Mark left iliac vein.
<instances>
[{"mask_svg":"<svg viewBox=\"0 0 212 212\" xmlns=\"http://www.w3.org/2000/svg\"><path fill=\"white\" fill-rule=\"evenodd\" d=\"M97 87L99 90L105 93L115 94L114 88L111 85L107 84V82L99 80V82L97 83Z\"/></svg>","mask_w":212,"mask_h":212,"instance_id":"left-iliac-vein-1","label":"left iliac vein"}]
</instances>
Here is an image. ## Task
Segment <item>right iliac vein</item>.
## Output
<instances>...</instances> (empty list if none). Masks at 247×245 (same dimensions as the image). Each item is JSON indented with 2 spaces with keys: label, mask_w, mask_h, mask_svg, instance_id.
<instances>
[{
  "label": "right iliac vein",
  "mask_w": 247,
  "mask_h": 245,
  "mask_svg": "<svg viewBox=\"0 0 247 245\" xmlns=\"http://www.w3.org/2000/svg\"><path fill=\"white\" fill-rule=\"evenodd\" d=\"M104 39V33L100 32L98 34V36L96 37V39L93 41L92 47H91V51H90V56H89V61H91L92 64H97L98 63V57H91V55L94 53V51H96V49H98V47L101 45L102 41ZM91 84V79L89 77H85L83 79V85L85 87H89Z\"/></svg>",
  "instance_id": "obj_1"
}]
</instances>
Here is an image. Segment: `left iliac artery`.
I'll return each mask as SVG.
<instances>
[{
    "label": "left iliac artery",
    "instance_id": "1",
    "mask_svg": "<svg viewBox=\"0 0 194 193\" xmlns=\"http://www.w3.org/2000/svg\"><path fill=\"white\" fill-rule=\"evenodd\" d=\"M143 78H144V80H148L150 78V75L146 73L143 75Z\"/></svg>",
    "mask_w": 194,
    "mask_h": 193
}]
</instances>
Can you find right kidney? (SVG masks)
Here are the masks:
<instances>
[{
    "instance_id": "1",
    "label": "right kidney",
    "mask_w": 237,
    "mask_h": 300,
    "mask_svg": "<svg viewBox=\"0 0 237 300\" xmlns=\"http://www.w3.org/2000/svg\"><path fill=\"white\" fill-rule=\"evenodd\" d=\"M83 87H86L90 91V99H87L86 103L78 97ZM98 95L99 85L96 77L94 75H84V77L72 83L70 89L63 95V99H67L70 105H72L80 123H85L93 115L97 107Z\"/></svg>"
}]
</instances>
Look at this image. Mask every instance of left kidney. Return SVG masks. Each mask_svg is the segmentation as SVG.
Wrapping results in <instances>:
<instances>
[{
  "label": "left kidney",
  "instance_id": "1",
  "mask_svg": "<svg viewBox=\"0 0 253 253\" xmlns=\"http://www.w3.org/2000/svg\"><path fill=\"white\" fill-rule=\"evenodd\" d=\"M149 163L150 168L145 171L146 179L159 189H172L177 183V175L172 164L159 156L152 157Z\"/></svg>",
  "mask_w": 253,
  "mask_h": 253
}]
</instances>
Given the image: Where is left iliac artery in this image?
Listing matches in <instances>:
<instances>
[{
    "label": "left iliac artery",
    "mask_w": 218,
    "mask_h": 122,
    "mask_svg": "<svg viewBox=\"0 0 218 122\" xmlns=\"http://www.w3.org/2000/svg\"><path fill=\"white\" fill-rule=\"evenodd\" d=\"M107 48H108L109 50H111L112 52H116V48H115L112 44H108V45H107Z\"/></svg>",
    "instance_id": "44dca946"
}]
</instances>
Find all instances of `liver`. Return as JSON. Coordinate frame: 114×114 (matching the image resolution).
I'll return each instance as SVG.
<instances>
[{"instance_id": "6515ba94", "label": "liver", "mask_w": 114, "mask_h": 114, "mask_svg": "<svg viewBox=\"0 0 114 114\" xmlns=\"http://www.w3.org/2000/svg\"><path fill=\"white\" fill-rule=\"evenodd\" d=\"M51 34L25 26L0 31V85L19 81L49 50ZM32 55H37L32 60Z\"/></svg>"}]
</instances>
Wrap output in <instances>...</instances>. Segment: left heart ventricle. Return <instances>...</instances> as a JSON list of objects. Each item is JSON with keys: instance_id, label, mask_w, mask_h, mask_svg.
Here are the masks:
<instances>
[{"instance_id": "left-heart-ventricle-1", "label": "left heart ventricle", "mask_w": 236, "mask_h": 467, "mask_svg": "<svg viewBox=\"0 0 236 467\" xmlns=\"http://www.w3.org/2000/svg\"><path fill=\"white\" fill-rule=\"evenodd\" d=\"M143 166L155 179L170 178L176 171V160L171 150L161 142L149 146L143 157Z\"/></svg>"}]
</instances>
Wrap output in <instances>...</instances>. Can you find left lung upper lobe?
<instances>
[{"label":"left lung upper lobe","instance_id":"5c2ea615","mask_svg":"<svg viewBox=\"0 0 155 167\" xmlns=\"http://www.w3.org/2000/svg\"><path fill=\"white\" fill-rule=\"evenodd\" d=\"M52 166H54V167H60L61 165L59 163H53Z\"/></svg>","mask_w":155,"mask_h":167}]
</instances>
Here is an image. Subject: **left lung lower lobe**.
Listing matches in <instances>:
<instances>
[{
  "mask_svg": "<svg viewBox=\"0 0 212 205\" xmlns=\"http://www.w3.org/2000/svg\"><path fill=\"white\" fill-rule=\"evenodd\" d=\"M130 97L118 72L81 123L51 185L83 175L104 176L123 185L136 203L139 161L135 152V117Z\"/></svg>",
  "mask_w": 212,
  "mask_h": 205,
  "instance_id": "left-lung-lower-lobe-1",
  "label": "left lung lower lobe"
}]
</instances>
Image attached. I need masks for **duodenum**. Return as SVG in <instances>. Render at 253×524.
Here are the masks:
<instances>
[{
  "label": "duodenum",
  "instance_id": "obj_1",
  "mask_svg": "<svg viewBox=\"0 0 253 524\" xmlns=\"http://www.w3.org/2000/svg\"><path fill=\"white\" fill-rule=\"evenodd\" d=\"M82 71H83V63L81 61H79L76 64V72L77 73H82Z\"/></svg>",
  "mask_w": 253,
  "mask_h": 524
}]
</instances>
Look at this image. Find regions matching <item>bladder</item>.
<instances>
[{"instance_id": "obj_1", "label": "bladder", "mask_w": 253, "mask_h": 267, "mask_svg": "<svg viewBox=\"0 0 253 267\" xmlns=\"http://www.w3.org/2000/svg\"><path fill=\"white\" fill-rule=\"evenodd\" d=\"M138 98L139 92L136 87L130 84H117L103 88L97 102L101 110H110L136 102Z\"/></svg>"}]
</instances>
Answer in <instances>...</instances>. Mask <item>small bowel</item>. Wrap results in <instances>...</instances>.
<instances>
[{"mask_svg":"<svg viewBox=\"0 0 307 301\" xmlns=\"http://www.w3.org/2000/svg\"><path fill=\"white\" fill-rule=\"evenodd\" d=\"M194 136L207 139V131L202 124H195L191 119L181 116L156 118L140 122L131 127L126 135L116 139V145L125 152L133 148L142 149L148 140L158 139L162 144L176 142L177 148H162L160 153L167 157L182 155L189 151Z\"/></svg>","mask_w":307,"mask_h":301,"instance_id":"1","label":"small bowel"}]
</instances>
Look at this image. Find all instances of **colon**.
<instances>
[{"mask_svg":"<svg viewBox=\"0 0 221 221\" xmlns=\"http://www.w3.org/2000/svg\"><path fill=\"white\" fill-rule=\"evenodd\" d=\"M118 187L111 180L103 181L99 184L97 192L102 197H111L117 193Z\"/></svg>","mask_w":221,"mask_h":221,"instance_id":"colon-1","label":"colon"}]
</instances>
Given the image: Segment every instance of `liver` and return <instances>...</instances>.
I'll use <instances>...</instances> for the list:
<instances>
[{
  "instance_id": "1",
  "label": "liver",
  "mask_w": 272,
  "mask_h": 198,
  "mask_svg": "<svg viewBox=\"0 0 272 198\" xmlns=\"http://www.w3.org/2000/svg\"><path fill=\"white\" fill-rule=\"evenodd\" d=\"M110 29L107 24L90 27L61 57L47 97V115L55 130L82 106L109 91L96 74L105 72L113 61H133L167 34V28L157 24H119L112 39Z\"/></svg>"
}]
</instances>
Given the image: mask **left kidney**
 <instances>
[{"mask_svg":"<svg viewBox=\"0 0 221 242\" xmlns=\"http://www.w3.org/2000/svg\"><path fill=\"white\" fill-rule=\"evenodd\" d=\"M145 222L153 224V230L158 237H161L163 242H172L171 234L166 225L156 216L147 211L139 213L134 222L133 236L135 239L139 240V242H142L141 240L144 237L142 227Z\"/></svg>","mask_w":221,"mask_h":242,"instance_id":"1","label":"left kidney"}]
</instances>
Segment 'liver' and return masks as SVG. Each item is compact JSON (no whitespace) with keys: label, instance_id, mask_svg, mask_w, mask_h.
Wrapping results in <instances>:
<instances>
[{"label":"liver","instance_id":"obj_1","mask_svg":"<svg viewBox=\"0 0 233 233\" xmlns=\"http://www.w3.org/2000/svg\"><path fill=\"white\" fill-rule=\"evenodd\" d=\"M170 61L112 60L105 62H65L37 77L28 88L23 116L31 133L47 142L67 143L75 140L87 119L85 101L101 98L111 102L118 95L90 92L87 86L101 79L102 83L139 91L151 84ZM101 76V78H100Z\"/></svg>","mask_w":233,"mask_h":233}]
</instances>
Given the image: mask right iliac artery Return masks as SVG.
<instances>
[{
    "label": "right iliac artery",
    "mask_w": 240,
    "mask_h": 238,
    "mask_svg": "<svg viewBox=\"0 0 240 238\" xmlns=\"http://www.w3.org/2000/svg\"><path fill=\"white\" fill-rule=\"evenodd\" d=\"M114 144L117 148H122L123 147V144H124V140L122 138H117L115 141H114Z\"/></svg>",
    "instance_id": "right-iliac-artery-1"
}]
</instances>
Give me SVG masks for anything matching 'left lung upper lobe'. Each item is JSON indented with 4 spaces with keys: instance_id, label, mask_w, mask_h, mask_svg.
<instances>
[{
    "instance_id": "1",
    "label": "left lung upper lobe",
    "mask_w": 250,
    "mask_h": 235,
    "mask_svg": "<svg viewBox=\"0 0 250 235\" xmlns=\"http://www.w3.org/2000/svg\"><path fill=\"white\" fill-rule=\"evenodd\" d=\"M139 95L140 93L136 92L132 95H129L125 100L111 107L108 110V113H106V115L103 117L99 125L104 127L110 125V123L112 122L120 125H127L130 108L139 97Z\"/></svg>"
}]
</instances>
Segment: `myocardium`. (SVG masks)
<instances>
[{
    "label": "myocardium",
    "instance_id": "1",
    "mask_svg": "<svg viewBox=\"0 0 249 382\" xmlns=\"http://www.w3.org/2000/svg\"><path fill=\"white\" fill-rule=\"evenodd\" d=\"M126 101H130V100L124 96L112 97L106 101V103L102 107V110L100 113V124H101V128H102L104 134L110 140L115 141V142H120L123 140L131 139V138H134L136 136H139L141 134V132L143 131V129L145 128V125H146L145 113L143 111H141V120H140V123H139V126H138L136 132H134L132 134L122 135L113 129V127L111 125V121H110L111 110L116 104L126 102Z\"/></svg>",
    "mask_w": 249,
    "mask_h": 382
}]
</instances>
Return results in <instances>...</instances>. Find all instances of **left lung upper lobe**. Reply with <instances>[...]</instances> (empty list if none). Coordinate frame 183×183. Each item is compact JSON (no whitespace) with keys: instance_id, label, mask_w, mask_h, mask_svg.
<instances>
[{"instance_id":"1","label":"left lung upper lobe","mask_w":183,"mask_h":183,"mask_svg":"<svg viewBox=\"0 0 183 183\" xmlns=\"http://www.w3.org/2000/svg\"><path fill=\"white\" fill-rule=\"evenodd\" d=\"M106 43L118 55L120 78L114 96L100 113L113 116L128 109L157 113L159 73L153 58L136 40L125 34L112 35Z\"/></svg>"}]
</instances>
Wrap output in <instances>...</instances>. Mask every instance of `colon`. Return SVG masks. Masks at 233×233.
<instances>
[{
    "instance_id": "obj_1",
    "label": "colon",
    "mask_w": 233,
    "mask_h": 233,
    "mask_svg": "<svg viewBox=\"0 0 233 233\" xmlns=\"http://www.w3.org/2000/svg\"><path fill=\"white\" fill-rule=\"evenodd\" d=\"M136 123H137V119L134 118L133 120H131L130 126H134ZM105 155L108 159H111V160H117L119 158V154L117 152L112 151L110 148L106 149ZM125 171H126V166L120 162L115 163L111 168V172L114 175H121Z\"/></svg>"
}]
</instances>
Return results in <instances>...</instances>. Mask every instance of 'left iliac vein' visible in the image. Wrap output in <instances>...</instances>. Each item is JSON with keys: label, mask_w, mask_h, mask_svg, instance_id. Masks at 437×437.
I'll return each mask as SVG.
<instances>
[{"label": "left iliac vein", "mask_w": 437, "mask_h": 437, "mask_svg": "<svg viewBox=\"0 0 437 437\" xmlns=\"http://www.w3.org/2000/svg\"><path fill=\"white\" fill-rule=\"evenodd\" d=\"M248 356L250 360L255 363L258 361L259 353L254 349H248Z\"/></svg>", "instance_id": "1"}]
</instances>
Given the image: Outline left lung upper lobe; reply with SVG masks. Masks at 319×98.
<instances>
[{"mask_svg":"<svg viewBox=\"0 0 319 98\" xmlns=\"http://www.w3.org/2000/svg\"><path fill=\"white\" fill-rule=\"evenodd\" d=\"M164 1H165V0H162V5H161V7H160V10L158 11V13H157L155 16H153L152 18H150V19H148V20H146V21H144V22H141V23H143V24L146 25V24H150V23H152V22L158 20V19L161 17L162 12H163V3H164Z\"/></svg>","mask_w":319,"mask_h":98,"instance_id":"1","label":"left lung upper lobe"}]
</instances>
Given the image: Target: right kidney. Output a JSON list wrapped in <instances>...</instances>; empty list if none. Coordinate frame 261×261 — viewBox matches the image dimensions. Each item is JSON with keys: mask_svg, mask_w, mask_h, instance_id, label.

■ **Given problem**:
Please count the lines above that contain the word "ventricle" and give only that number.

■ **Response**:
2